[DATASET CONTENT]
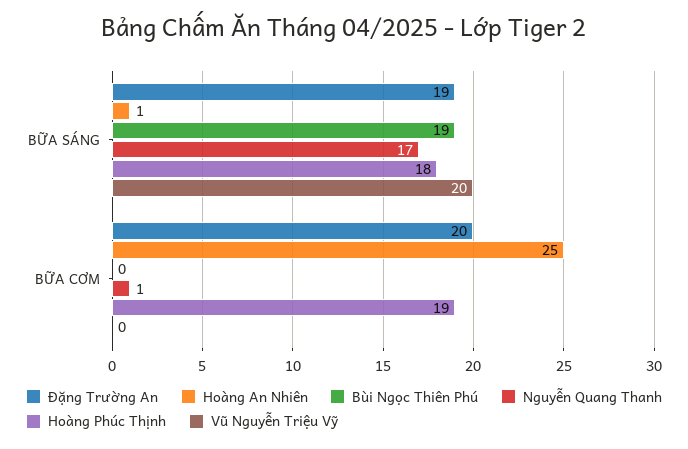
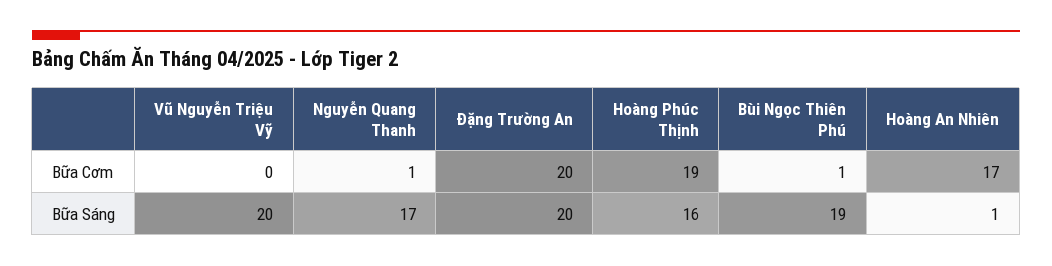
  {
    "Đặng Trường An": {
-     "BỮA SÁNG": 19,
+     "BỮA SÁNG": 20,
      "BỮA CƠM": 20
    },
    "Hoàng An Nhiên": {
      "BỮA SÁNG": 1,
-     "BỮA CƠM": 25
+     "BỮA CƠM": 17
    },
    "Bùi Ngọc Thiên Phú": {
      "BỮA SÁNG": 19,
-     "BỮA CƠM": 0
+     "BỮA CƠM": 1
    },
    "Nguyễn Quang Thanh": {
      "BỮA SÁNG": 17,
      "BỮA CƠM": 1
    },
    "Hoàng Phúc Thịnh": {
-     "BỮA SÁNG": 18,
+     "BỮA SÁNG": 16,
      "BỮA CƠM": 19
    },
    "Vũ Nguyễn Triệu Vỹ": {
      "BỮA SÁNG": 20,
      "BỮA CƠM": 0
    }
  }

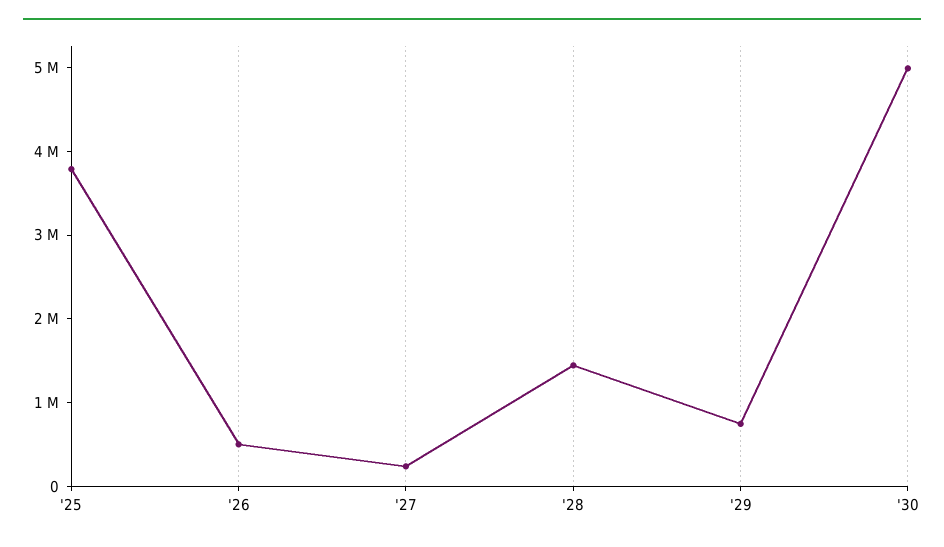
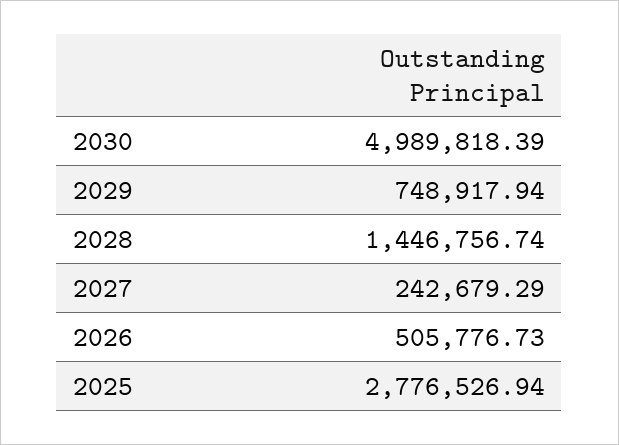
  {
-   "'25": 3800000,
+   "'25": 2776526.94,
    "'26": 505776.73,
    "'27": 242679.29,
    "'28": 1446756.74,
    "'29": 748917.94,
    "'30": 4989818.39
  }

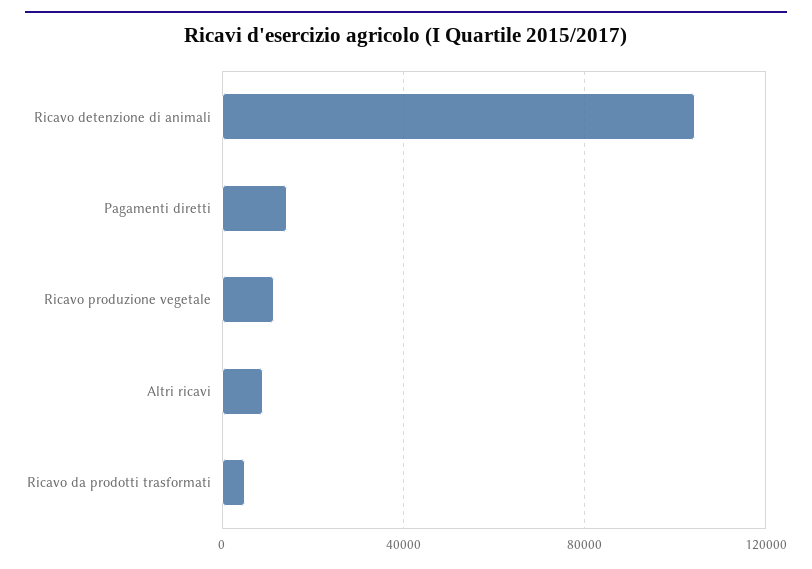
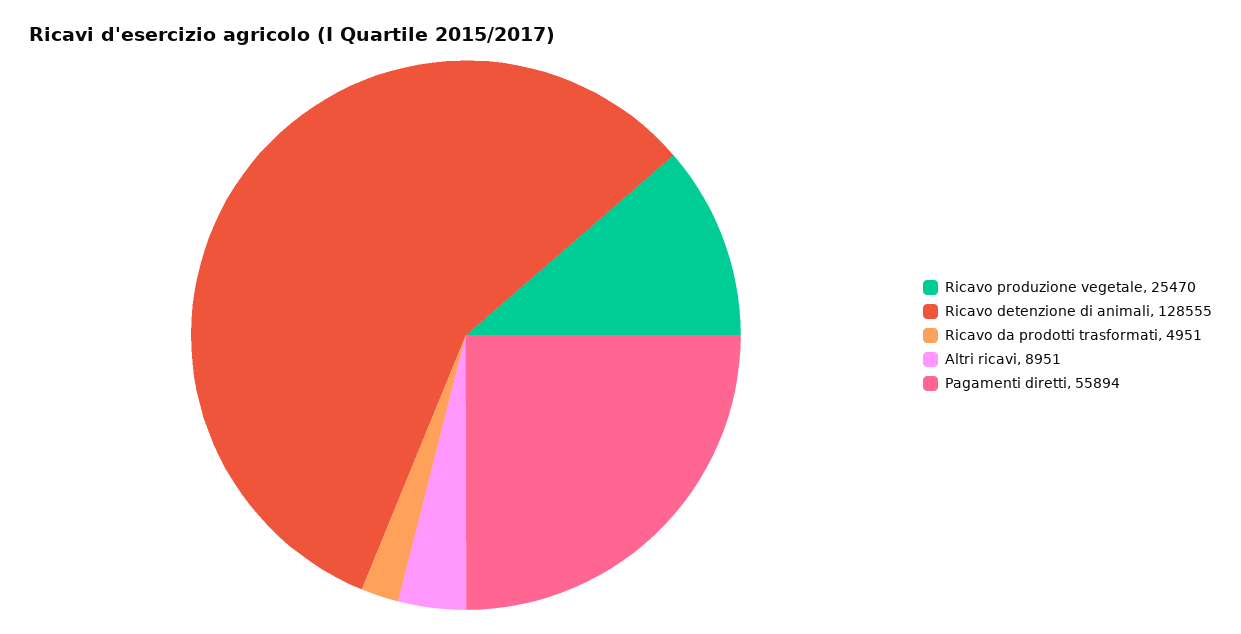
  {
-   "Ricavo detenzione di animali": 105000,
+   "Ricavo detenzione di animali": 128555,
-   "Pagamenti diretti": 15000,
+   "Pagamenti diretti": 55894,
-   "Ricavo produzione vegetale": 10000,
+   "Ricavo produzione vegetale": 25470,
    "Altri ricavi": 8951,
    "Ricavo da prodotti trasformati": 4951
  }

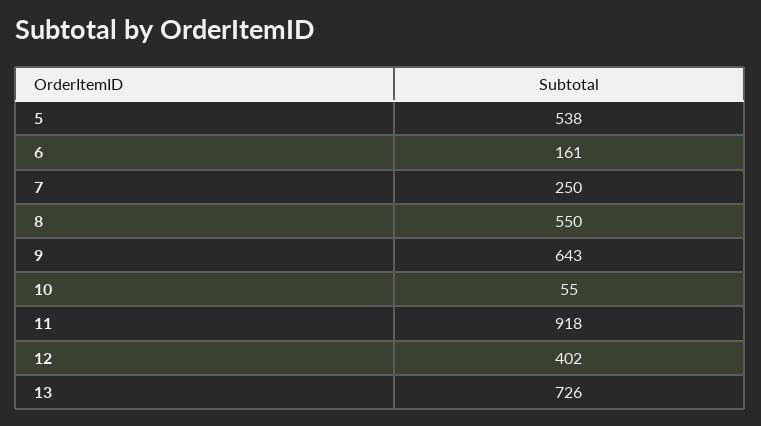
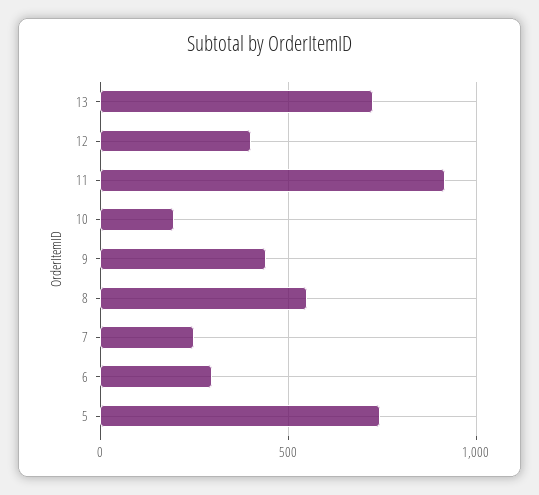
  {
-   "5": 538,
+   "5": 750,
-   "6": 161,
+   "6": 300,
    "7": 250,
    "8": 550,
-   "9": 643,
+   "9": 450,
-   "10": 55,
+   "10": 200,
    "11": 918,
    "12": 402,
    "13": 726
  }

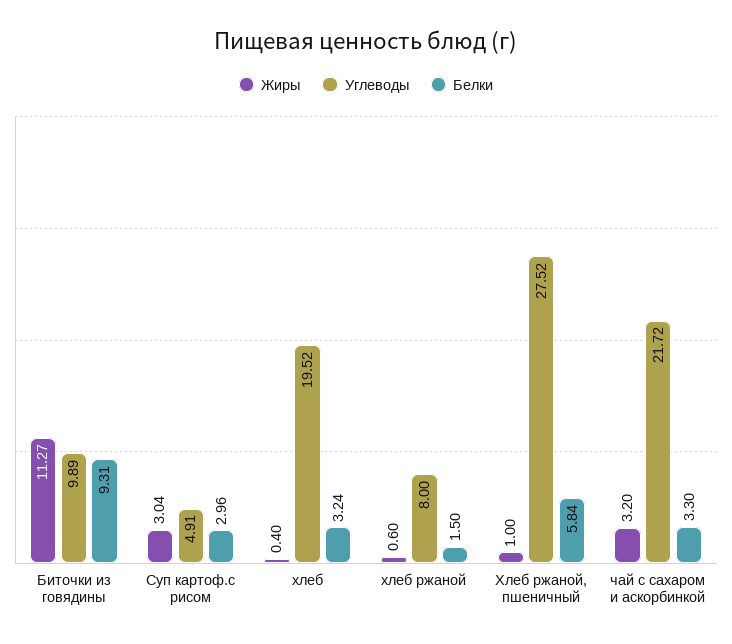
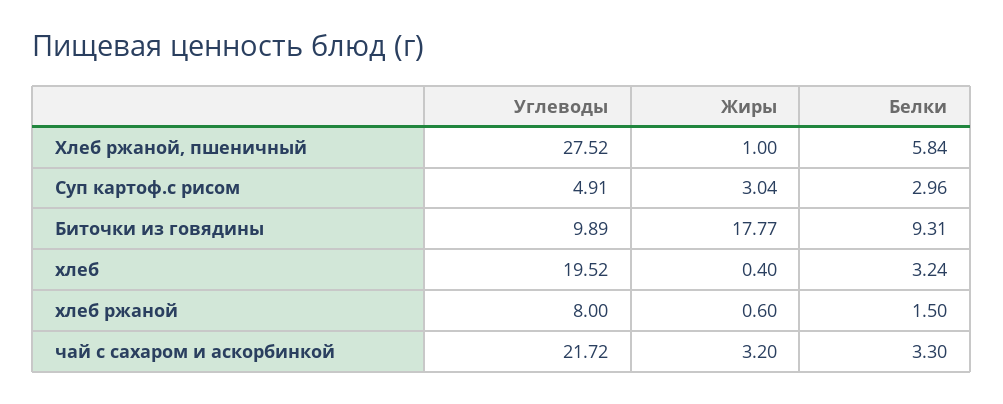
  {
    "Жиры": {
-     "Биточки из говядины": 11.27,
+     "Биточки из говядины": 17.77,
      "Суп картоф.с рисом": 3.04,
      "хлеб": 0.4,
      "хлеб ржаной": 0.6,
      "Хлеб ржаной, пшеничный": 1,
      "чай с сахаром и аскорбинкой": 3.2
    },
    "Углеводы": {
      "Биточки из говядины": 9.89,
      "Суп картоф.с рисом": 4.91,
      "хлеб": 19.52,
      "хлеб ржаной": 8,
      "Хлеб ржаной, пшеничный": 27.52,
      "чай с сахаром и аскорбинкой": 21.72
    },
    "Белки": {
      "Биточки из говядины": 9.31,
      "Суп картоф.с рисом": 2.96,
      "хлеб": 3.24,
      "хлеб ржаной": 1.5,
      "Хлеб ржаной, пшеничный": 5.84,
      "чай с сахаром и аскорбинкой": 3.3
    }
  }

[TASK BRIEF]
The answer should be only the number of lines in the data that contain the string "Nguyễn".

[SOLUTION TO THIS TASK]
2